Tooth discoloration is an inevitable result of daily eating and drinking and it’s nothing you can ever totally avoid. Regular brushing and flossing can help but will never fully be able to protect you from this natural phenomenon. Although you can never completely keep your teeth white and free from any type of discoloration, it does help for you to know what causes this unwanted effect and can possibly avoid these things. Do not fret, come into Castle Rock Dental Health to learn more about the cost of cosmetic procedures.

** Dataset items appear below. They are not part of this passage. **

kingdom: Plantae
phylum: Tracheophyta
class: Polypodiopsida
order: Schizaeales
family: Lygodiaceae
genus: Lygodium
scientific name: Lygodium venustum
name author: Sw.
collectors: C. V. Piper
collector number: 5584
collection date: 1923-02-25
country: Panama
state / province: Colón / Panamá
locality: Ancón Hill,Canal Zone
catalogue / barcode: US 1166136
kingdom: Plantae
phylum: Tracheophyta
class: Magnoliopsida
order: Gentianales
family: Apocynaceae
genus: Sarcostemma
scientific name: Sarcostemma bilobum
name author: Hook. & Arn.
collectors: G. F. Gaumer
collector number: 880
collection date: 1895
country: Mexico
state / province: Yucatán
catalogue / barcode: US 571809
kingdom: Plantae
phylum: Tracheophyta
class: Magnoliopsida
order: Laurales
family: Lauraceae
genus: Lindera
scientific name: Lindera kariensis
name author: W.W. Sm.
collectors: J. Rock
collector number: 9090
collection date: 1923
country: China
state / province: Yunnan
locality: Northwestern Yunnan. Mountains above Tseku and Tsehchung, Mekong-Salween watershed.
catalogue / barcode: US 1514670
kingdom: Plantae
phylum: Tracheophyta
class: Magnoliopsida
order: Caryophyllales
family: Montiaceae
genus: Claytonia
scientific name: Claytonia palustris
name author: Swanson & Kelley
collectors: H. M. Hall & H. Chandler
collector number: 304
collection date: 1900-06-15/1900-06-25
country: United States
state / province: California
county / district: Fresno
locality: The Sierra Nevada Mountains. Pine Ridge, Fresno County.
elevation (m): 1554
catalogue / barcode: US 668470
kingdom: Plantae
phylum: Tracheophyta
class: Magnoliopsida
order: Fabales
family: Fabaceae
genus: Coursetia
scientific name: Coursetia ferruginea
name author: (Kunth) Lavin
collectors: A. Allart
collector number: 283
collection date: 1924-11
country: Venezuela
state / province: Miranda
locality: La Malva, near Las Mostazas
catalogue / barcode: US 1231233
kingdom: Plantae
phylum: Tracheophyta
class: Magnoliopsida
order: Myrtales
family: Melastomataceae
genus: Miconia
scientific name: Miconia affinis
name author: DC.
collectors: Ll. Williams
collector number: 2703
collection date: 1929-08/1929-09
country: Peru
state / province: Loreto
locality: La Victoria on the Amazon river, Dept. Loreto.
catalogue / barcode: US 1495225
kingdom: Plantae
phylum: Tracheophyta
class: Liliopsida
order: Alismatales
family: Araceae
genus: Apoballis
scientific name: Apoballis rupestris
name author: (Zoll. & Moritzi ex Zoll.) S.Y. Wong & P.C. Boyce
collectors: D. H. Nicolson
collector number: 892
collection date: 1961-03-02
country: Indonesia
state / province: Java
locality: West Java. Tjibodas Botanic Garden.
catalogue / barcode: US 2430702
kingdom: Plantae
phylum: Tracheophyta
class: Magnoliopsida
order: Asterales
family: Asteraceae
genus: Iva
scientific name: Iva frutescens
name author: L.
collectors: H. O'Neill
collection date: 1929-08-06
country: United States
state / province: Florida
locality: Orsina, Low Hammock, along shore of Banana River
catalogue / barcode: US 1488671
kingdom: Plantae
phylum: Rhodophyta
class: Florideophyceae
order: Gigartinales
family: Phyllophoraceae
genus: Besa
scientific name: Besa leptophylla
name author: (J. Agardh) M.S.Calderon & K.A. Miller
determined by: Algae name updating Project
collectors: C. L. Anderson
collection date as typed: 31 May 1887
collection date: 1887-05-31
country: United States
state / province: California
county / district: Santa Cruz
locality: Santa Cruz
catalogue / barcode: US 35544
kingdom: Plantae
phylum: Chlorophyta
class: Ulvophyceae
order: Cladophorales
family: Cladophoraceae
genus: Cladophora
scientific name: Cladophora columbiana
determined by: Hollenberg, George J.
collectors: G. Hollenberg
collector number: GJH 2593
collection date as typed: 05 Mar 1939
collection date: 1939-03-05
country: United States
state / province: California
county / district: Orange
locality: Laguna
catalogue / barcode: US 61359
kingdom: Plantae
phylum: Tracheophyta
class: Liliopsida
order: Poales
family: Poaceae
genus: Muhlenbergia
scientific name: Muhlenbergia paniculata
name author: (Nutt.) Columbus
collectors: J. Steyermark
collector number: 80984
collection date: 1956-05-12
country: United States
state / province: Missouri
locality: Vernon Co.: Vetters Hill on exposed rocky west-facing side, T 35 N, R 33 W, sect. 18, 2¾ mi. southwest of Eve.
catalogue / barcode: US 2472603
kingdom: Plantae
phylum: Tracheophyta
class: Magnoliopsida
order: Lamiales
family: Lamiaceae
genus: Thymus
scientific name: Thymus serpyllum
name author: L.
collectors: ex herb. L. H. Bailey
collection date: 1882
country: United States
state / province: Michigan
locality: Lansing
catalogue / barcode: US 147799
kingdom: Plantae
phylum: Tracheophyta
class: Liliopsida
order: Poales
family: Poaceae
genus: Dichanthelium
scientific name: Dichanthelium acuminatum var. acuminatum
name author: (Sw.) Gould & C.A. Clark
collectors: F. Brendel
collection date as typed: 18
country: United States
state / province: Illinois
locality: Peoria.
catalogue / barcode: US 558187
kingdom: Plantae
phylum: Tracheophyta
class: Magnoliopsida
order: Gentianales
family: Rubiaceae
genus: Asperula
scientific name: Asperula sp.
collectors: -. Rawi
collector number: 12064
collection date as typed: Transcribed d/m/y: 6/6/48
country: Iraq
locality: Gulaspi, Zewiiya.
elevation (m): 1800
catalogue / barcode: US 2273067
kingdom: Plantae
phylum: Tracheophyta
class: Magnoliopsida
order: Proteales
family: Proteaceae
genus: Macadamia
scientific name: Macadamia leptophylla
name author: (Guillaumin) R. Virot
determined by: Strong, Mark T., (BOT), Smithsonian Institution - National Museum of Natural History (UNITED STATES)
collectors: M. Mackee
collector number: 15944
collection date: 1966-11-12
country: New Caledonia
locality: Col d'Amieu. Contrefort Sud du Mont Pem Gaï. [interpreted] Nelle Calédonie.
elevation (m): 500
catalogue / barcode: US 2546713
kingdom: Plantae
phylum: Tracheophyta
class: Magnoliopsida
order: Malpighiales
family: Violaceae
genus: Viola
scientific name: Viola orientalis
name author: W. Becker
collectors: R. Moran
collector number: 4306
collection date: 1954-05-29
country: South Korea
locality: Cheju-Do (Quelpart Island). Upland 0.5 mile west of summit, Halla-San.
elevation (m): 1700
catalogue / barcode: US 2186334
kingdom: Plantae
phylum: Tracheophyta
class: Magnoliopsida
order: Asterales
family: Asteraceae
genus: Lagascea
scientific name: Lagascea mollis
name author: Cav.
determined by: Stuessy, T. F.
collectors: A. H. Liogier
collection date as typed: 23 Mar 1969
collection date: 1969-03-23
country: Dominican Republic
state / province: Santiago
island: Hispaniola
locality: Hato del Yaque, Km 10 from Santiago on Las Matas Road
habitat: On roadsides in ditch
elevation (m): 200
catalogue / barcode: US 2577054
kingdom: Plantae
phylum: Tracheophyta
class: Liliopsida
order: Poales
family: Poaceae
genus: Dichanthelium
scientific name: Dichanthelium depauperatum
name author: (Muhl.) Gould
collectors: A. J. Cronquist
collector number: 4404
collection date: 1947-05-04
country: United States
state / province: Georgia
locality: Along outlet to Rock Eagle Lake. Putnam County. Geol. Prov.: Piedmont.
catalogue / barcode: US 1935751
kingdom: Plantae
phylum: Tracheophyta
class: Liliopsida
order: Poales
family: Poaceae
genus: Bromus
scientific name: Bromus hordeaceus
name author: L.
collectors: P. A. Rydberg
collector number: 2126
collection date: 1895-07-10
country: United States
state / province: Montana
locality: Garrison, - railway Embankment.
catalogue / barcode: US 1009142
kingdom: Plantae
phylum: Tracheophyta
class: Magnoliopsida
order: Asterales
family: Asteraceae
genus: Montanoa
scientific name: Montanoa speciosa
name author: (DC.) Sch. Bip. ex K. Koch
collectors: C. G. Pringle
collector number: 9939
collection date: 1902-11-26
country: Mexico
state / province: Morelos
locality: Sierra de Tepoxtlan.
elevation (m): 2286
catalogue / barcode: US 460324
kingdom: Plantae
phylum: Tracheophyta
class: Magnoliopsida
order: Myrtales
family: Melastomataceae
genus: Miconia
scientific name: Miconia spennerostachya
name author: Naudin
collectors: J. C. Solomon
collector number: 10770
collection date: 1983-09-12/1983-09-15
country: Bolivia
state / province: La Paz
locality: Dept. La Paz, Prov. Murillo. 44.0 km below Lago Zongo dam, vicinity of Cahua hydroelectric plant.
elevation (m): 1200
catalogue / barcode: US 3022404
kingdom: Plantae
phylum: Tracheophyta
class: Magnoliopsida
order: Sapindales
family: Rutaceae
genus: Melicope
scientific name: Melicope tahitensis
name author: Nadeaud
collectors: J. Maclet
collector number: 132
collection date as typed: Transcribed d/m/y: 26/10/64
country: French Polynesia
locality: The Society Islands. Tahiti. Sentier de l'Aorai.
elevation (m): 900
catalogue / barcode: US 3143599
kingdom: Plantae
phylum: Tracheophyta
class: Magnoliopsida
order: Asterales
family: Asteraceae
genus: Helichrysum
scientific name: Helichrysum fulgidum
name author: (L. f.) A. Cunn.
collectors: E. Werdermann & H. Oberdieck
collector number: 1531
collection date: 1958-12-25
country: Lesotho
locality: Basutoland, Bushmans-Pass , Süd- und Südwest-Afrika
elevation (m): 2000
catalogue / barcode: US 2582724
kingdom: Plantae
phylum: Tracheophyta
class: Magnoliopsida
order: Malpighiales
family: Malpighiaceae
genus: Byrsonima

Drinking Dark Colored Beverages

Dark-colored beverages such as red wine and coffee are major contenders when it comes to tooth discoloration. Since most people drink coffee or tea every day the darkness from the coffee or tea grounds touching your teeth day after day really takes a toll on the color of the tooth itself. Basically what happens to your tooth as you consume these liquids is that the dark color of the beverage clings to your teeth and throughout the day slowly starts to dye the white color to a brownish tint. You could avoid this from happening if you were able to brush your teeth directly after drinking the coffee, tea or red wine; however, for most this is nearly impossible to do.

Too Much Acidity

Another factor that contributes to tooth discoloration is eating or drinking things that have too much acidity. Foods high in acid will cause the outer layer of your teeth called the enamel to break down more quickly and therefore allow more discoloration to occur. It is easier for the dark colors that stain your teeth to affect them if they are at a more vulnerable state, which is caused by the acid in foods. Foods such as lemons, oranges, gravy, and even salad dressings are all very high in acidity and will cause your teeth to discolor more quickly. You can avoid this type of breakdown by acid by simply brushing your teeth more often and practicing good dental hygiene.

Old age

The reasons behind tooth discoloration can be summed up pretty simply by the overall effect of old age. As you and your teeth age the enamel will naturally start to wear down, exposing your tooth’s calcified tissue called dentin which just so happens to be yellow in color. As the enamel breaks down, dentin begins to show which will naturally then make your teeth look more yellow rather than white as they would if the enamel was still strong. Visiting your dentist regularly and keeping your teeth healthy and cared for is one way to try and keep that enamel strong for a longer period of time. You can also use fluoride to help keep your teeth strong but be careful because too much fluoride has been shown to also create yellow looking teeth.

Although it is very likely that you will experience tooth discoloration eventually in your lifetime it’s important to know why this happens and how it can be delayed. Keeping your teeth clean through regular visits to Castle Rock Dental Health with Dr. Linda Ludin is the number one priority, white or not.